__Task__:
Of all the lines below, output only those starting at the one with "right front paw: (290, 354)" and ending at the one with "left eye: (452, 279)", both ends included, exactly as written.

__Dataset content__:
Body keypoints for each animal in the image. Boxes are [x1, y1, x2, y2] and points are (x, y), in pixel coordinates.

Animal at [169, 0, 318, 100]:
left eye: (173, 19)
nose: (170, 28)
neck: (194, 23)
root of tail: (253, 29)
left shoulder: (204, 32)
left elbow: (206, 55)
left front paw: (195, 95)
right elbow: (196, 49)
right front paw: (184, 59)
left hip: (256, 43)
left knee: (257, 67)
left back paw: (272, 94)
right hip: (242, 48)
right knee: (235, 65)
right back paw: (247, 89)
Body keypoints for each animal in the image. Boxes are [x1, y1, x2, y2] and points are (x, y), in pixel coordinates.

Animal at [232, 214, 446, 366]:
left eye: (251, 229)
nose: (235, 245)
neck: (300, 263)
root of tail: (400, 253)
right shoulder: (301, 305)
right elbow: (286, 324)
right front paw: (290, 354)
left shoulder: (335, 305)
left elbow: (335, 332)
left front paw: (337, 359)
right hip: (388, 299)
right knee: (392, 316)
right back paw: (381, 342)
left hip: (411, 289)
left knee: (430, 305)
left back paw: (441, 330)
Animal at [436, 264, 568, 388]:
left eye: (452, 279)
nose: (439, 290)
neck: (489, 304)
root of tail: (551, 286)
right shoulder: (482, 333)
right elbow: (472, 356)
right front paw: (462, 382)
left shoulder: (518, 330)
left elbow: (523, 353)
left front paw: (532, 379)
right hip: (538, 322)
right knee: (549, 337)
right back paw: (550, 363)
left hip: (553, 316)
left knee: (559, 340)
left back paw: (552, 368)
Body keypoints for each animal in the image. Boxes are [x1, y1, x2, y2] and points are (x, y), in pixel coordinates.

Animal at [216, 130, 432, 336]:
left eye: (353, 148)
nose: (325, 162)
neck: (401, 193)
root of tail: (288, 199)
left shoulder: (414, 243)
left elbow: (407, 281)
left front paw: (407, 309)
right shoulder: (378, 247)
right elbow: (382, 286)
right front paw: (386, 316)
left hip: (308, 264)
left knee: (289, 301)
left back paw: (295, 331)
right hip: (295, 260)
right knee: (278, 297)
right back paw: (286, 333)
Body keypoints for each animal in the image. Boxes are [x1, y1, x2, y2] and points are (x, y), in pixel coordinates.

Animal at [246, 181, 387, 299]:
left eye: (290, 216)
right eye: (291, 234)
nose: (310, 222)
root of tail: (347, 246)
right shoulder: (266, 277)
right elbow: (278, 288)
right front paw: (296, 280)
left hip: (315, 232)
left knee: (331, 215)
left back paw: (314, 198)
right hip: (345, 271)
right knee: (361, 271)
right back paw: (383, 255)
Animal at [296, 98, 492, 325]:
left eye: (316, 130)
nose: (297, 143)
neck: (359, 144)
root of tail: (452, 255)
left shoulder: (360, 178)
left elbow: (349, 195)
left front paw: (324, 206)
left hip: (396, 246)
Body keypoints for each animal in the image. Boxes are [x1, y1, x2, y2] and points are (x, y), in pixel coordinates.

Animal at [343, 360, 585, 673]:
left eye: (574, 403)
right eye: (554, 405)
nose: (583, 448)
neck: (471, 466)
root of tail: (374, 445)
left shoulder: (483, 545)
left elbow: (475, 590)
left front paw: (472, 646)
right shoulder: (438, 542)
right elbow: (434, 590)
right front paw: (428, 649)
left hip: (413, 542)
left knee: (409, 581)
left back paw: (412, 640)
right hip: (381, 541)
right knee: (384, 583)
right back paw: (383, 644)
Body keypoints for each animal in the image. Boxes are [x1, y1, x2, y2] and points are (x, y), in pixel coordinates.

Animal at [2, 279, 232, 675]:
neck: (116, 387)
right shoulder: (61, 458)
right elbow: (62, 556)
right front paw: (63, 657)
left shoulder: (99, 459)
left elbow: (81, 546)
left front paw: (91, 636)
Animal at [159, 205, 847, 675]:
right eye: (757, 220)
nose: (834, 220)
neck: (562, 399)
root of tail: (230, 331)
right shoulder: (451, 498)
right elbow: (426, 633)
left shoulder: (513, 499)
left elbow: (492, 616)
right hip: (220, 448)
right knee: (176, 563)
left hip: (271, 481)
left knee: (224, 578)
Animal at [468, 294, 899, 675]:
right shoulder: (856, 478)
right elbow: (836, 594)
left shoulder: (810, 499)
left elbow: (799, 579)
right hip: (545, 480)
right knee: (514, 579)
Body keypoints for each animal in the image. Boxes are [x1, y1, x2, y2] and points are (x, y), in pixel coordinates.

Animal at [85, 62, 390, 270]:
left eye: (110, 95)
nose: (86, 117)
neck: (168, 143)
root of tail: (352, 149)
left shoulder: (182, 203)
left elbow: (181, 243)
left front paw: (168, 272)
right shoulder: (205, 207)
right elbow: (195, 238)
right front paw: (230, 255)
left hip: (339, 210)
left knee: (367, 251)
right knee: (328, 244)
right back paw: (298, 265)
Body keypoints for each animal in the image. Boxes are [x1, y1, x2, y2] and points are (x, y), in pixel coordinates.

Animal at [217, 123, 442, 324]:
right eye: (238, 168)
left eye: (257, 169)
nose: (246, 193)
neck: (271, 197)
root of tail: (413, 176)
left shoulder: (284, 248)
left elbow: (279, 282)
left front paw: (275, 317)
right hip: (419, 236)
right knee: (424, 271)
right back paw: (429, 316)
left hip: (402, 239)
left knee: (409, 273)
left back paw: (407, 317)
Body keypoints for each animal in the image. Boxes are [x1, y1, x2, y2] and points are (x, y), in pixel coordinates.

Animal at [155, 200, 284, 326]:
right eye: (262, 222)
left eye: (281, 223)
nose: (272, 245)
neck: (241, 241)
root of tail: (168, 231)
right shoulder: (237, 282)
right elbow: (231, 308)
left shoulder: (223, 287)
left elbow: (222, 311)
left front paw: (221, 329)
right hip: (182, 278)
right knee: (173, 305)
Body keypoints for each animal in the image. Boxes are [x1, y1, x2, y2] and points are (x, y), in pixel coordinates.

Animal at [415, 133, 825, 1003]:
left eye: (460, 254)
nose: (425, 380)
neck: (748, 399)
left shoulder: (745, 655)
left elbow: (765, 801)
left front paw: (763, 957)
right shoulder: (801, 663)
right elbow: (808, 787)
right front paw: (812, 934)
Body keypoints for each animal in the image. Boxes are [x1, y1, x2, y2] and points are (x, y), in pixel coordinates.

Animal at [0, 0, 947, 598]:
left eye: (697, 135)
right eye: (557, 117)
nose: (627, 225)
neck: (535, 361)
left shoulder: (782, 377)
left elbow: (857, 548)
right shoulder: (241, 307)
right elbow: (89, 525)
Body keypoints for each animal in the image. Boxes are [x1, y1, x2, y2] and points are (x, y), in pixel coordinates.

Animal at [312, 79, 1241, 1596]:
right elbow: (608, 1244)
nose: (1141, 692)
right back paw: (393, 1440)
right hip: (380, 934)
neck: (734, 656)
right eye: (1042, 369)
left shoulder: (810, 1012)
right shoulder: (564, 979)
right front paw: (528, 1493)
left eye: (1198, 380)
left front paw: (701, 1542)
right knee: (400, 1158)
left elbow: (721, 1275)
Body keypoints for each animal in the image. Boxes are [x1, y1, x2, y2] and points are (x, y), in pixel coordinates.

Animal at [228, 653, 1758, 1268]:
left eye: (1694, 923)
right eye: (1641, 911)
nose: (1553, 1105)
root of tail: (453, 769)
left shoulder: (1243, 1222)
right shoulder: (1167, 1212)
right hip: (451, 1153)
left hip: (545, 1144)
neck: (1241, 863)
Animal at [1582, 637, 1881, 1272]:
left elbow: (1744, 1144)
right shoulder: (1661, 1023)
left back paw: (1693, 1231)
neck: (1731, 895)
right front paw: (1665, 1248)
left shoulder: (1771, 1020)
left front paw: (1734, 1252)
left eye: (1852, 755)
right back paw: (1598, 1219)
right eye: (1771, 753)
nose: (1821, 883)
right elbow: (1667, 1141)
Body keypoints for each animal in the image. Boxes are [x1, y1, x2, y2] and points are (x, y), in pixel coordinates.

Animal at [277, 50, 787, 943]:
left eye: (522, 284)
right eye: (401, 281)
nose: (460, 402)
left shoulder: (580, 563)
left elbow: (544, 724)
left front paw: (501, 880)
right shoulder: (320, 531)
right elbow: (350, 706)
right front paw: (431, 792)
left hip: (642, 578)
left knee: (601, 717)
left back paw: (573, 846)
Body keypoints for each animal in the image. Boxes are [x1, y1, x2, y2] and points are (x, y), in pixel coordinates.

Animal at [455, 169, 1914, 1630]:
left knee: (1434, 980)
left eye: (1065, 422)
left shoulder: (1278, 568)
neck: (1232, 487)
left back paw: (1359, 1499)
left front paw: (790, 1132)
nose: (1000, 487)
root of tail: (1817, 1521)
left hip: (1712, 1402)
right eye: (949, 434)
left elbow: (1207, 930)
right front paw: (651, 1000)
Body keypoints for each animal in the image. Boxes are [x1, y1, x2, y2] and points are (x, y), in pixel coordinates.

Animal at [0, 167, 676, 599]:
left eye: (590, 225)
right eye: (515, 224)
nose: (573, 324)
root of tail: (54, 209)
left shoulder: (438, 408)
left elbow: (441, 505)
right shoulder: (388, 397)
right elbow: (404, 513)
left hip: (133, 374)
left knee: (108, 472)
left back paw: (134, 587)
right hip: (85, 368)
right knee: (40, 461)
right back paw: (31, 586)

__Written response__:
right front paw: (290, 354)
left shoulder: (335, 305)
left elbow: (335, 332)
left front paw: (337, 359)
right hip: (388, 299)
right knee: (392, 316)
right back paw: (381, 342)
left hip: (411, 289)
left knee: (430, 305)
left back paw: (441, 330)
Animal at [436, 264, 568, 388]:
left eye: (452, 279)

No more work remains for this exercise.